Ora o modo específico de passividade do Si singular enquanto auto-afetado no auto-afeto absoluto da Vida não define somente um traço geral de sua vida: engendra nela o conjunto de suas modalidades essenciais e como tais patéticas. Assim a angústia tem nascimento no Si como vindo dele. Ela tem sua possibilidade da essência mesma deste Si, deste sentimento que tem de experienciar o que experiencia sem aí ser por nada, sem poder nada aí mudar, sem poder se desfazer de si nem romper a ligação que o amarra a ele mesmo e faz dele este Si que é para sempre. Escapar a si, a este fardo que é para ele mesmo enquanto constantemente afetado por si sem que este auto-afeto venha dele ou lhe seja imputável de alguma maneira, — querer escapar a si e não poder o fazer, é o que provoca sua angústia e, ao mesmo tempo, o conjunto dos comportamentos que suscita e pelos quais tenta por sua vez se evadir. Assim a pulsão, nascida dela também na angústia e vindo dela, não é outra coisa que um destes comportamentos ou o mais importante dentre eles, ou ainda sua fonte comum. A pulsão é o esforço incansável da vida auto-afetada, quer dizer constantemente assediada por si, sucumbida sob seu próprio peso, para se subtrair a este, se desfazer de si.
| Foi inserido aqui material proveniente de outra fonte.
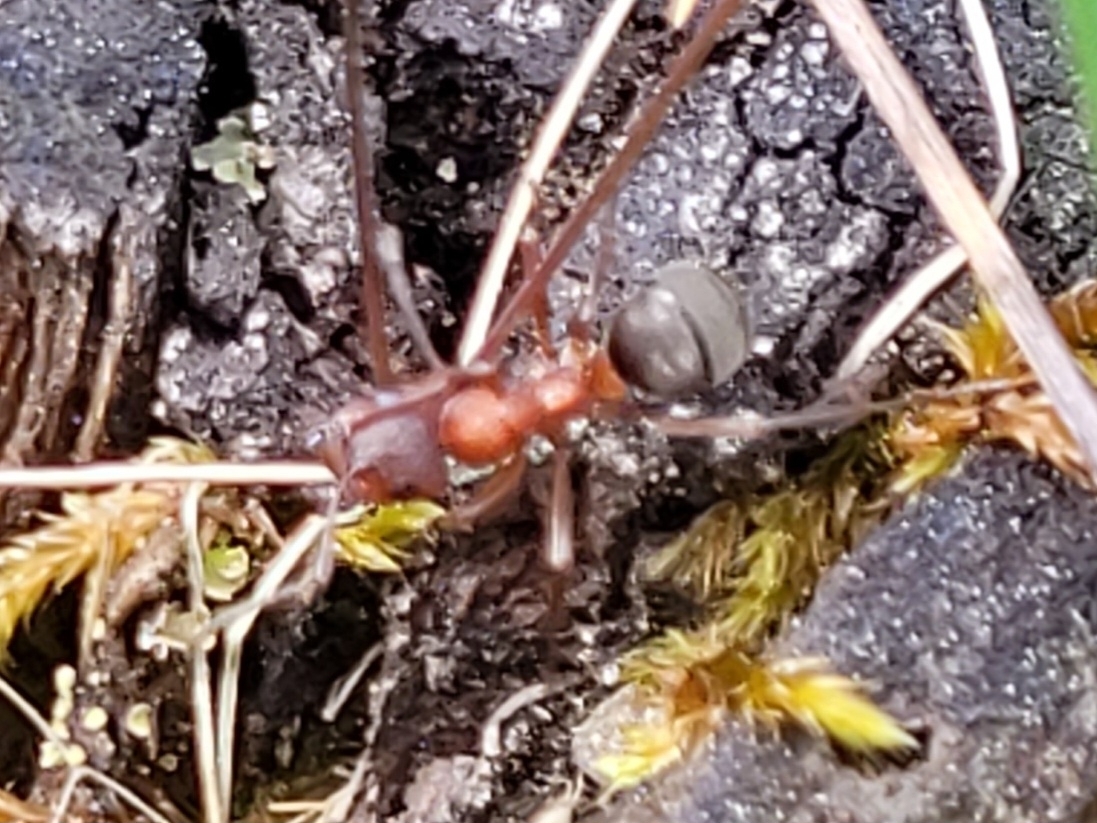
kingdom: Animalia
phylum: Arthropoda
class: Insecta
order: Hymenoptera
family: Formicidae
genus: Formica
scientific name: Formica sanguinea
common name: Blood-red ant
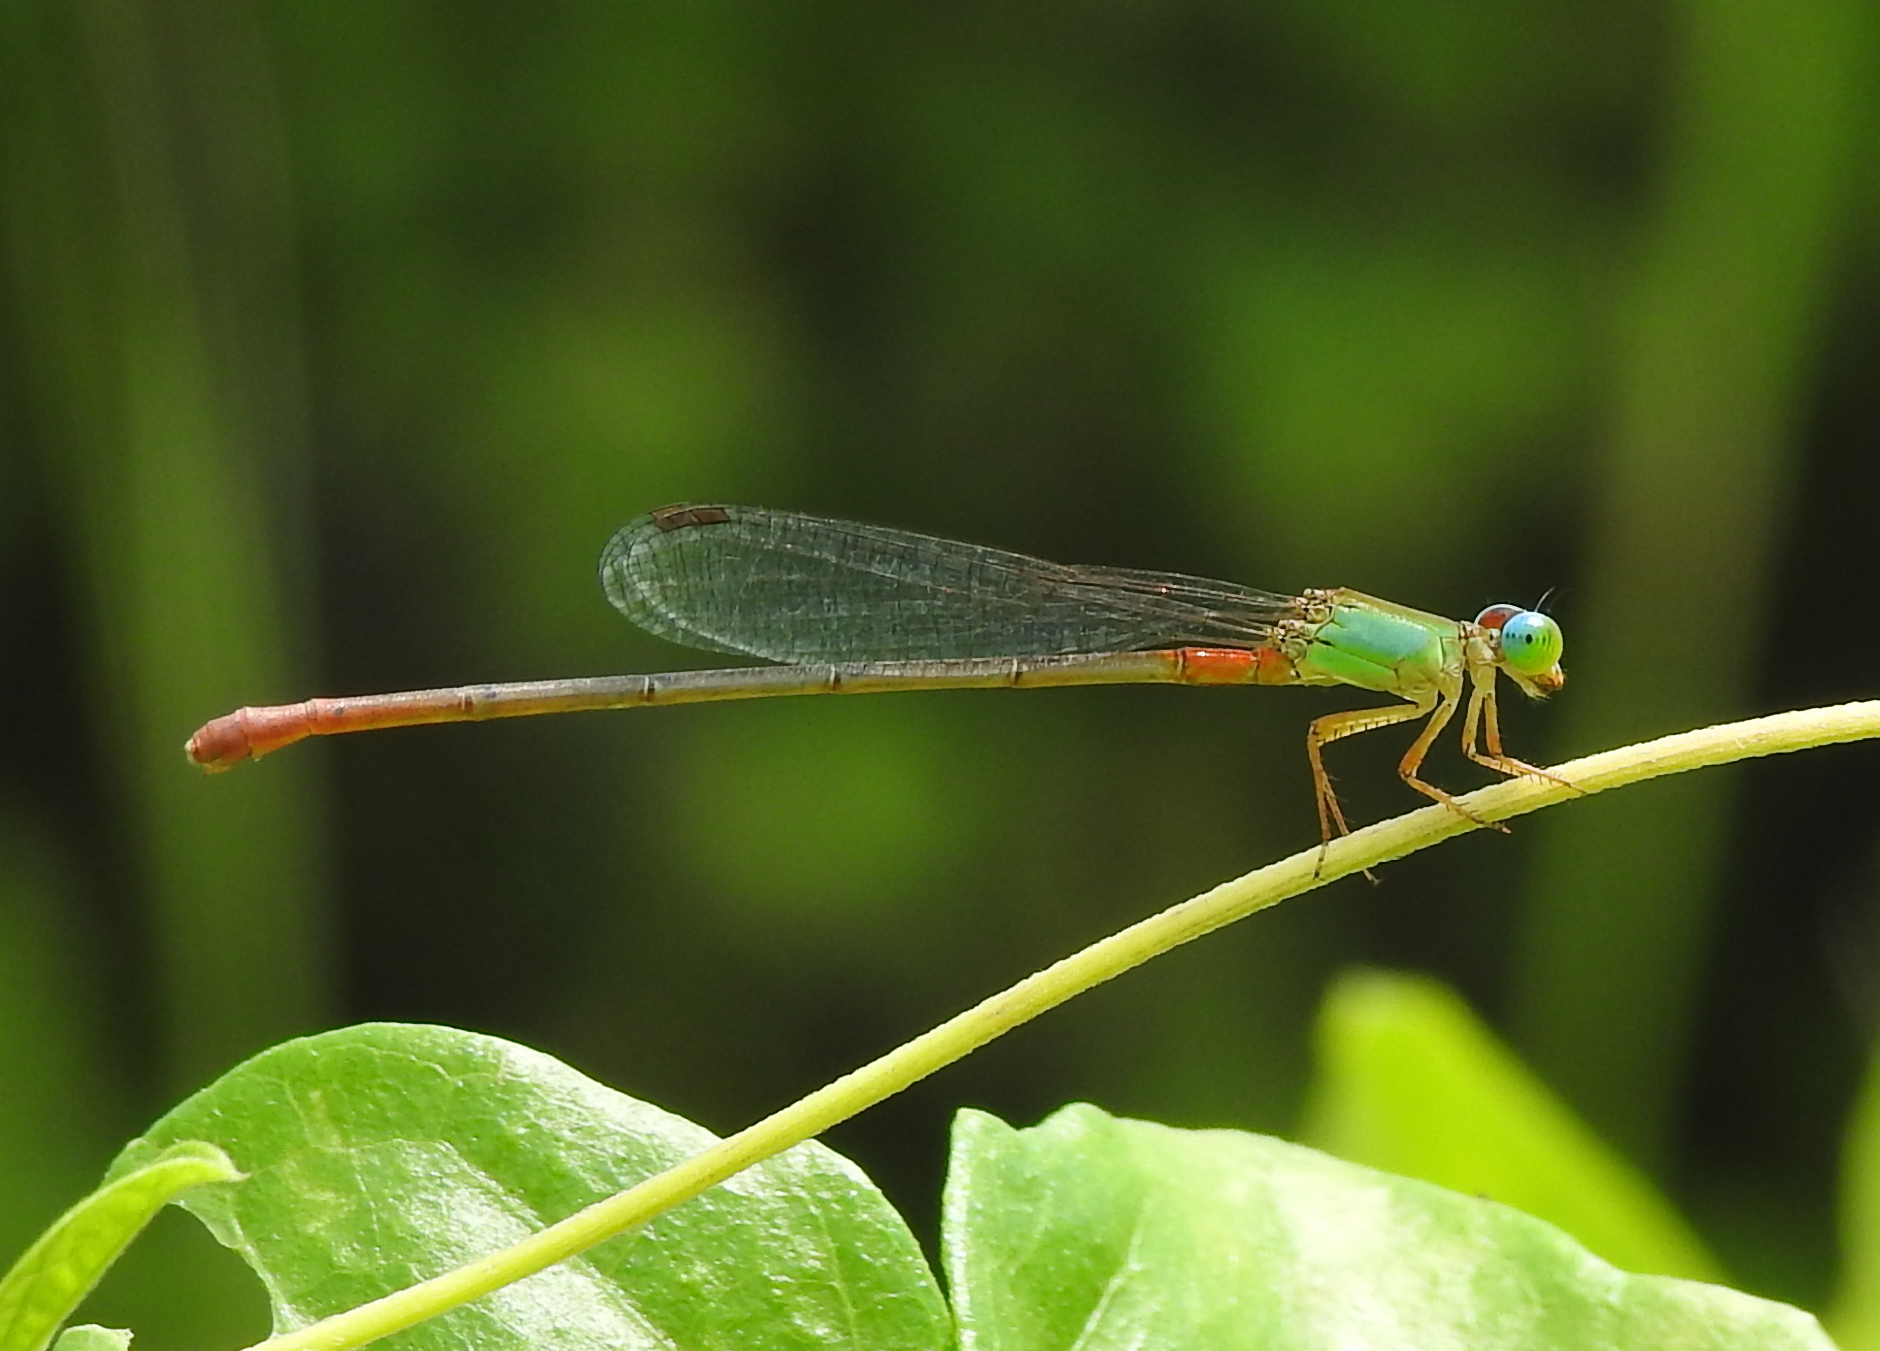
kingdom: Animalia
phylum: Arthropoda
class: Insecta
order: Odonata
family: Coenagrionidae
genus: Ceriagrion
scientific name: Ceriagrion cerinorubellum
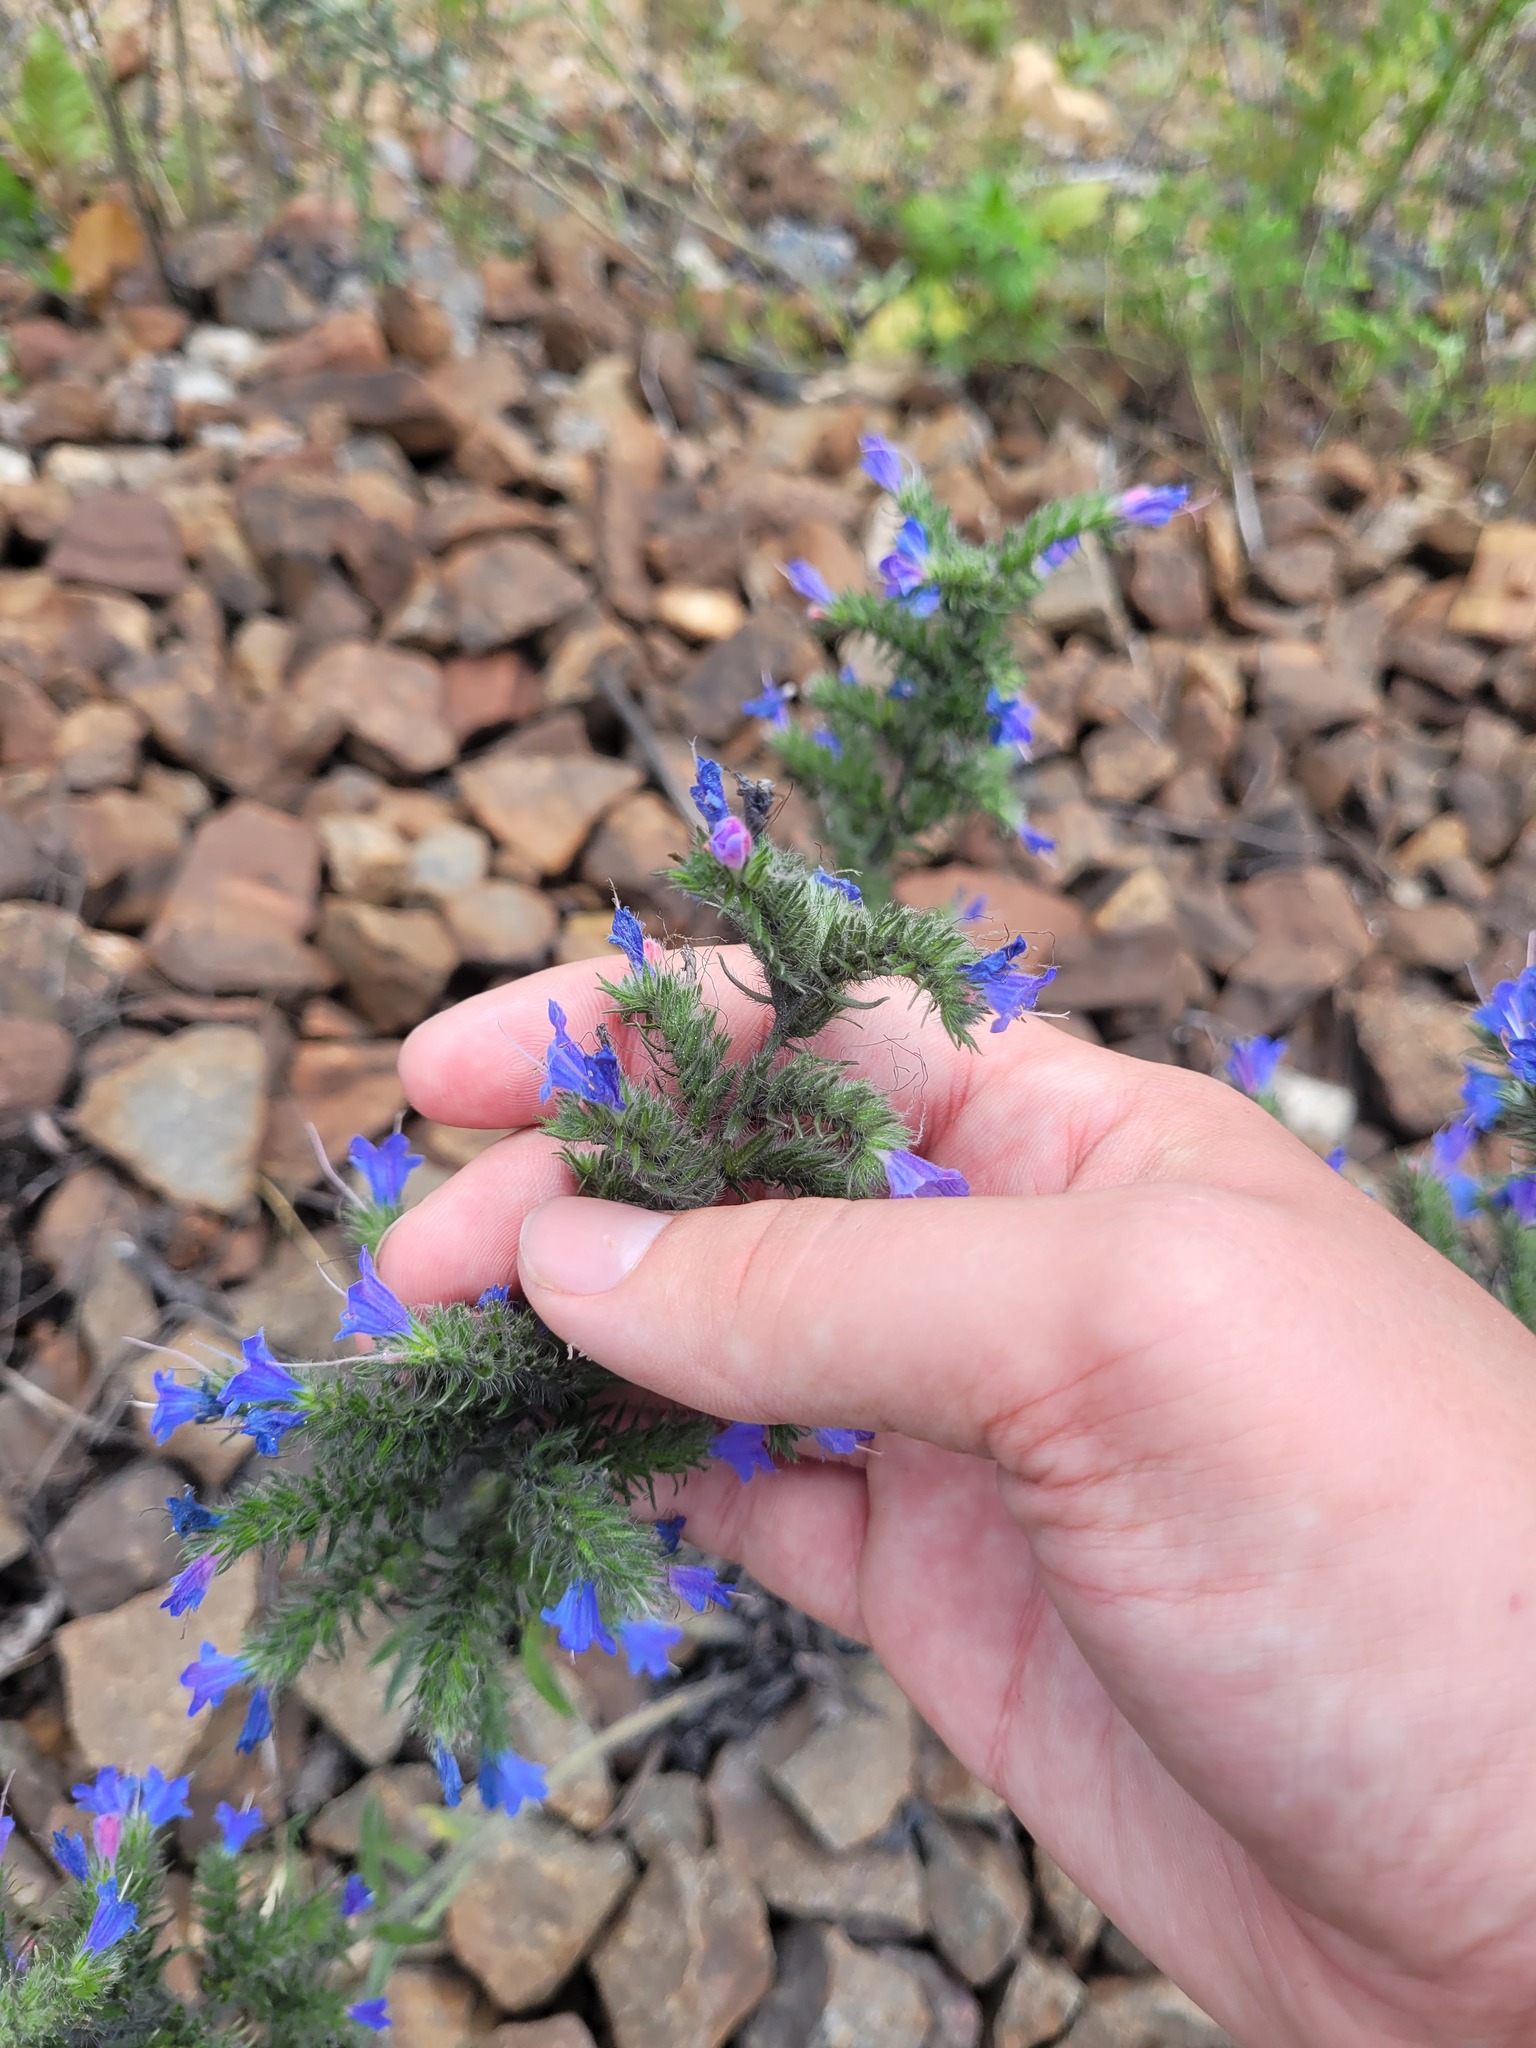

Na impossibilidade onde ela se encontra de quebrar esta ligação que o prende invencivelmente a ela mesma, ela tenta então de modificar a si mesmo, de converter — e é aí o princípio de sua ação, de toda ação concebível — seu sofrimento na alegria.
As questões essenciais que uma psicologia empírica crê poder situar em um horizonte objetivo e tomar no jogo de suas explicações mundanas derivam unicamente da condição do homem enquanto Filho de Deus ou, como devemos o dizer no termo desta análise, do estatuto do Si singular auto-afetado no auto-afeto da Vida Absoluta. Enquanto Filho, o homem é predestinado e sua destinação está escrita na relação recíproca dos conceitos fraco e forte do auto-afeto, seja na relação que se estabelece entre uma vida tal que a sua, constantemente auto-afetada sem ser jamais a fonte deste auto-afeto, e uma Vida que se auto-afeta absolutamente, tal a Vida de Deus.